Так как мы находимся на бывшем заводе по производству вина, приведу в пример американского аналитического философа Дэниэла Деннета: его можно назвать предельно редукционистским мыслителем, который пытается свести все искусство винной дегустации к четкому прозаическому описанию. Деннет цитирует винного критика — реально существующего или выдуманного, — который описывает вино так: «Вычурный и бархатистый пино, но ему не хватает выдержки». Деннет говорит, что это глупо и претенциозно. Настоящая винная критика, по его мнению, — это когда вы наливаете вино в аппарат и аппарат выдает вам точную химическую формулу. Хотелось бы, чтобы сегодня с нами была моя жена — она ученый, специализирующийся в области пищи, а значит, проводит одновременно и химический, и чувственный анализ. Но между ними что-то остается. Вам необходим язык винной дегустации, который предложил нам критик вина, несмотря на то что Деннет ошибочно полагает, что он нелегитимен. «Вычурный и бархатистый пино, которому не хватает выдержки» может быть очень хорошим описанием вина.

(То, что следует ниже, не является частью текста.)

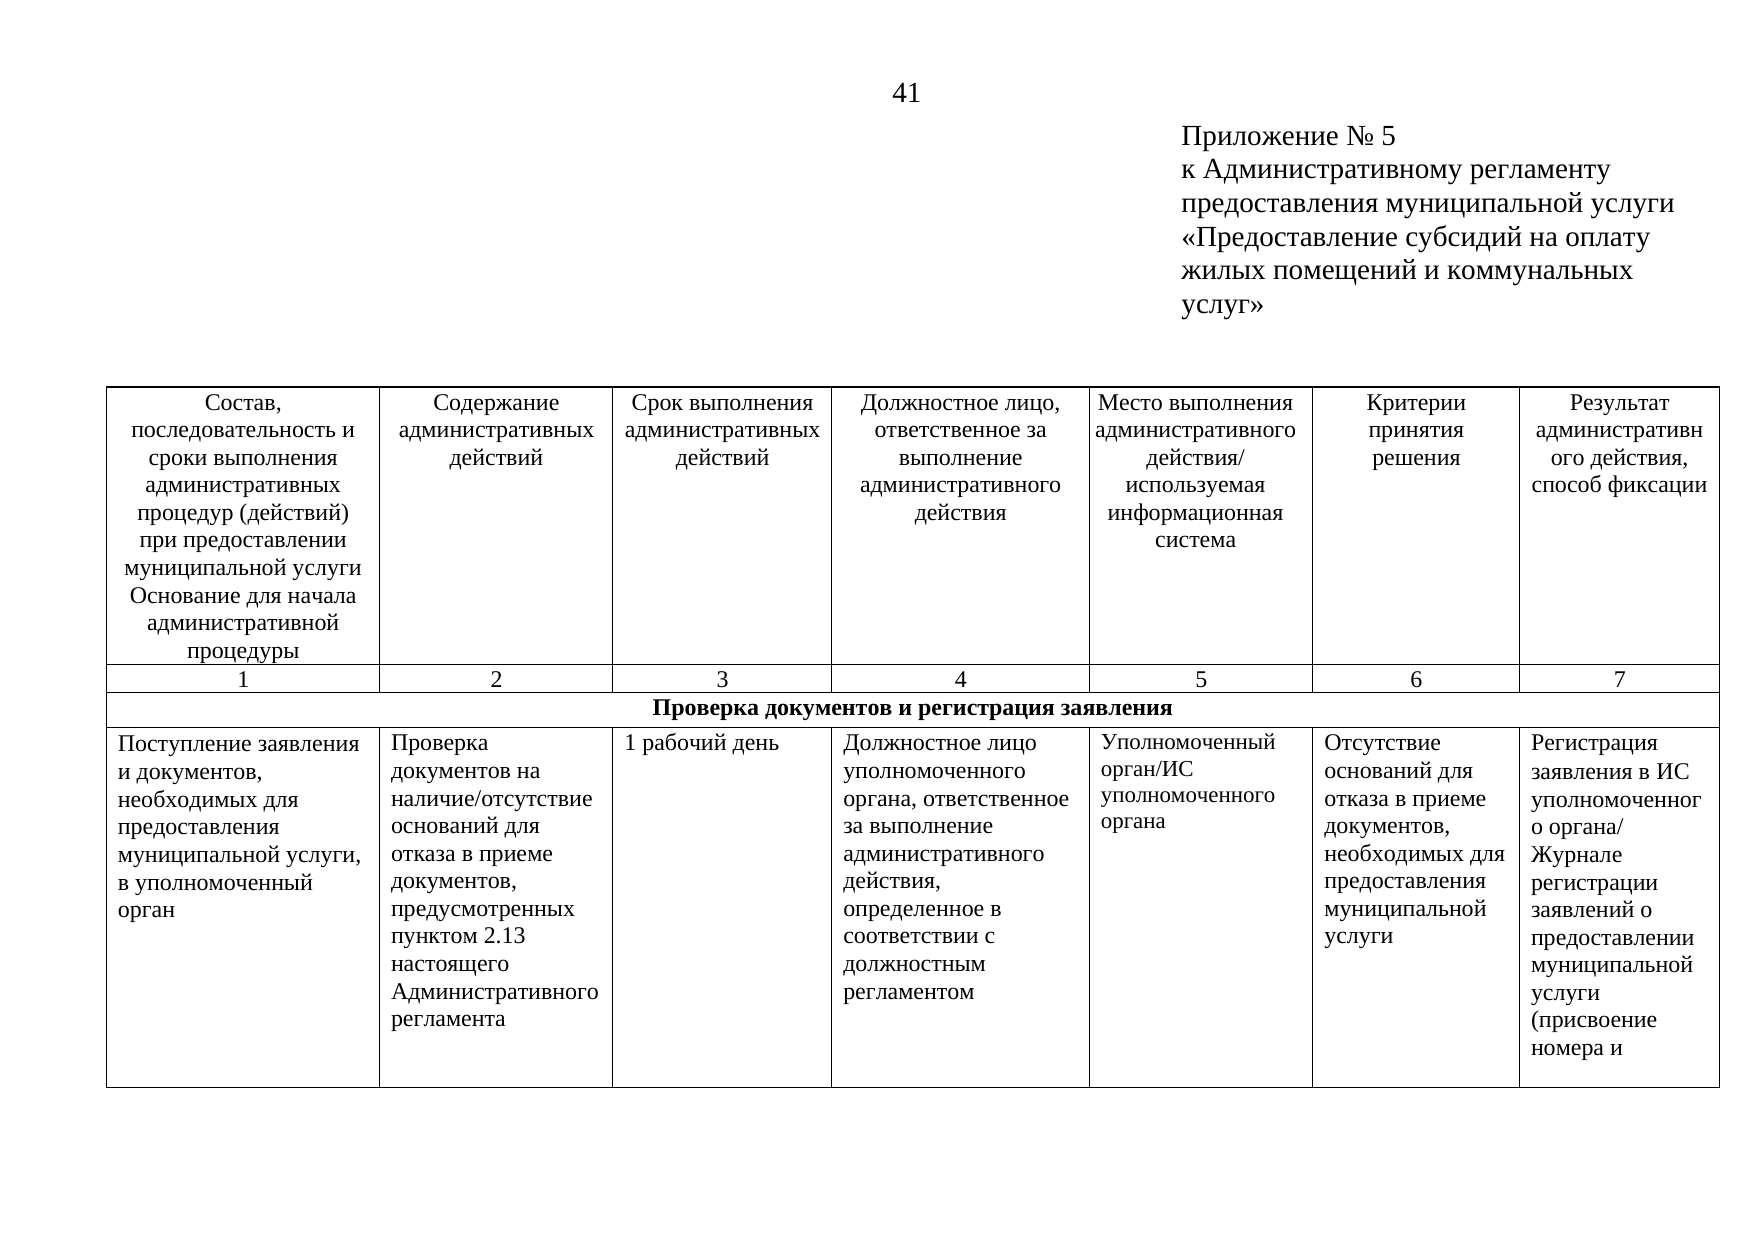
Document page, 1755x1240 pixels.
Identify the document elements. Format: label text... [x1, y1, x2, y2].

table_header Результат административного действия, способ фиксации [1520, 388, 1719, 663]
table_header [1720, 386, 1727, 663]
table_header Критерии принятия решения [1313, 388, 1519, 663]
table_cell 7 [1520, 665, 1719, 692]
table_header Должностное лицо, ответственное за выполнение административного действия [832, 388, 1089, 663]
table_cell Уполномоченный орган/ИС уполномоченного органа [1090, 728, 1312, 1087]
table_cell [1720, 692, 1727, 727]
table_header Место выполнения административного действия/ используемая информационная система [1090, 388, 1312, 663]
table_cell 4 [832, 665, 1089, 692]
table_cell [1720, 664, 1727, 692]
table_cell 2 [380, 665, 612, 692]
text к Административному регламенту [1181, 152, 1695, 185]
table_cell 1 рабочий день [613, 728, 831, 1087]
table_cell Проверка документов и регистрация заявления [107, 693, 1719, 727]
table_cell Регистрация заявления в ИС уполномоченного органа/ Журнале регистрации заявлений о предоставлении муниципальной услуги (присвоение номера и [1520, 728, 1719, 1087]
table_cell 6 [1313, 665, 1519, 692]
table_cell Поступление заявления и документов, необходимых для предоставления муниципальной услуги, в уполномоченный орган [107, 728, 379, 1087]
table_cell Отсутствие оснований для отказа в приеме документов, необходимых для предоставления муниципальной услуги [1313, 728, 1519, 1087]
text предоставления муниципальной услуги «Предоставление субсидий на оплату жилых помещений и коммунальных услуг» [1181, 185, 1695, 319]
table_header Состав, последовательность и сроки выполнения административных процедур (действий) при предоставлении муниципальной услуги Основание для начала административной процедуры [107, 388, 379, 663]
table_header Содержание административных действий [380, 388, 612, 663]
table_cell Должностное лицо уполномоченного органа, ответственное за выполнение административного действия, определенное в соответствии с должностным регламентом [832, 728, 1089, 1087]
table_cell [1720, 727, 1727, 1087]
table_cell 3 [613, 665, 831, 692]
table_cell 1 [107, 665, 379, 692]
table_cell Проверка документов на наличие/отсутствие оснований для отказа в приеме документов, предусмотренных пунктом 2.13 настоящего Административного регламента [380, 728, 612, 1087]
table_header Срок выполнения административных действий [613, 388, 831, 663]
table_cell 5 [1090, 665, 1312, 692]
text Приложение № 5 [1181, 118, 1695, 152]
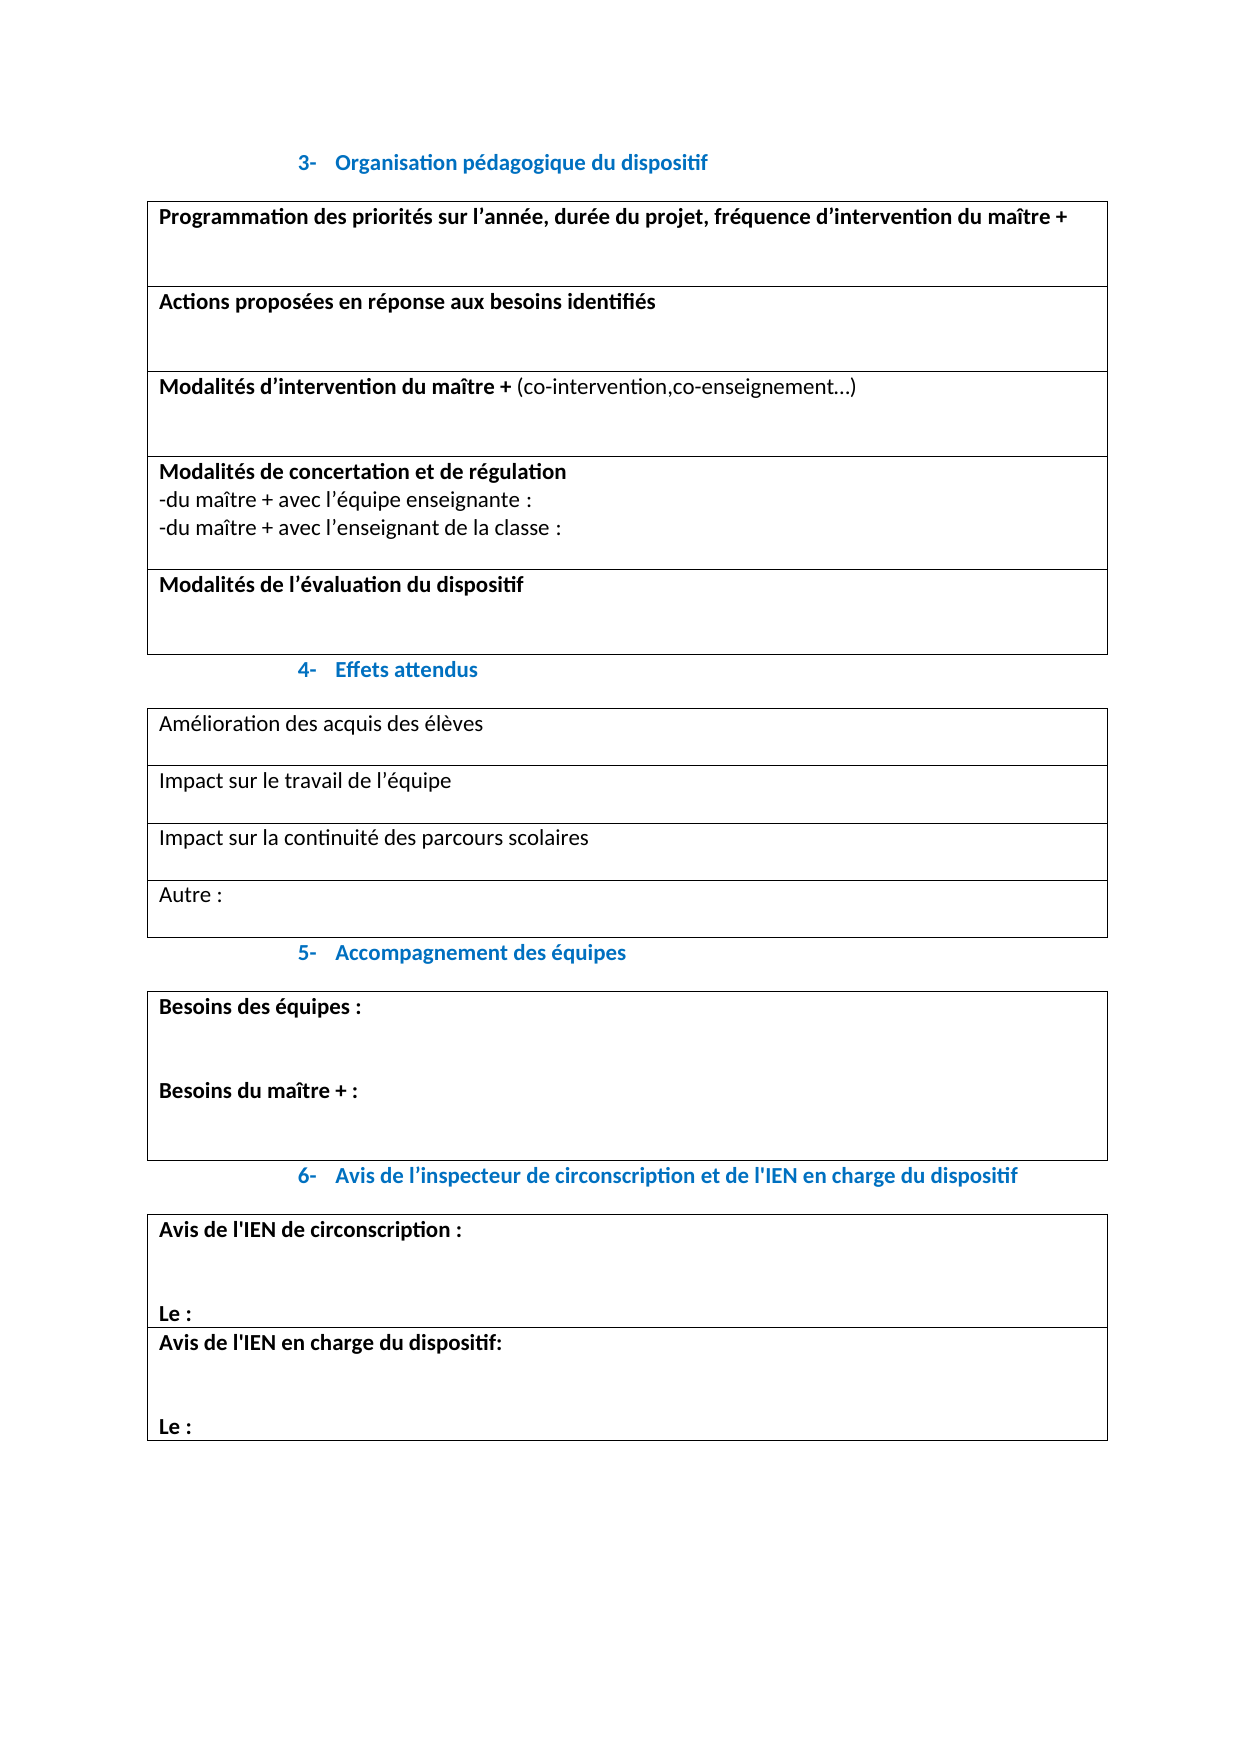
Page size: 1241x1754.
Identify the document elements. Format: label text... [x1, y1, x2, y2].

table_cell Autre : [148, 881, 1107, 937]
table_header Programmation des priorités sur l’année, durée du projet, fréquence d’intervention du maître + [148, 202, 1107, 286]
table_cell Actions proposées en réponse aux besoins identifiés [148, 287, 1107, 371]
table_cell Impact sur le travail de l’équipe [148, 766, 1107, 822]
table_cell Modalités de l’évaluation du dispositif [148, 570, 1107, 654]
list Organisation pédagogique du dispositif [298, 148, 1092, 176]
list Avis de l’inspecteur de circonscription et de l'IEN en charge du dispositif [298, 1161, 1092, 1189]
table_cell Impact sur la continuité des parcours scolaires [148, 824, 1107, 879]
table_cell Avis de l'IEN en charge du dispositif: Le : [148, 1328, 1107, 1440]
table_header Avis de l'IEN de circonscription : Le : [148, 1215, 1107, 1327]
table_cell Modalités d’intervention du maître + (co-intervention,co-enseignement…) [148, 372, 1107, 456]
list Accompagnement des équipes [298, 938, 1092, 966]
table_cell Modalités de concertation et de régulation -du maître + avec l’équipe enseignante : -du maître + avec l’enseignant de la classe : [148, 457, 1107, 569]
table_header Amélioration des acquis des élèves [148, 709, 1107, 765]
table_header Besoins des équipes : Besoins du maître + : [148, 992, 1107, 1160]
list Effets attendus [298, 655, 1092, 683]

От него ни в коем случае нельзя отказаться в пользу научного описания.

Да, нам может встретиться и претенциозный дегустатор вина, который использует вычурные фразы, не ведая того, что сам говорит. Но претензия — это просто профессиональный риск, с которым сталкиваются представители гуманитарных наук и искусства. Ученые же не рискуют оказаться претенциозными, они рискуют оказаться скучными, догматичными или заносчивыми. Вы практически никогда не встретите претенциозного ученого, хотя легко найти сколько угодно претенциозных философов, художников и художественных критиков. Это наш риск, потому что мы должны использовать язык косвенным образом. И да, всегда есть риск, что кто-нибудь скажет нечто, не зная того, о чем он, черт побери, говорит. Но это следует разбирать на конкретных примерах. Есть винные критики, которым вы начинаете доверять со временем, а других вы отвергаете как дерьмовых художников. Вкус — очень сложный процесс. ООО метафорична, но не «мистична». В ней нет ничего трансцендентного в старомодном смысле этого слова, она не пытается заполучить прямой доступ. И чувственный опыт также неадекватен, потому что всегда есть нечто большее, более глубокое, чем могут уловить чувства. Мы не можем четко сформулировать это. Я бы сказал, что мистики и ученые заодно против меня. Они тоже думают, что могут достичь реальности через транс, молитвы, кристаллы, кислоту, что бы там они ни употребляли.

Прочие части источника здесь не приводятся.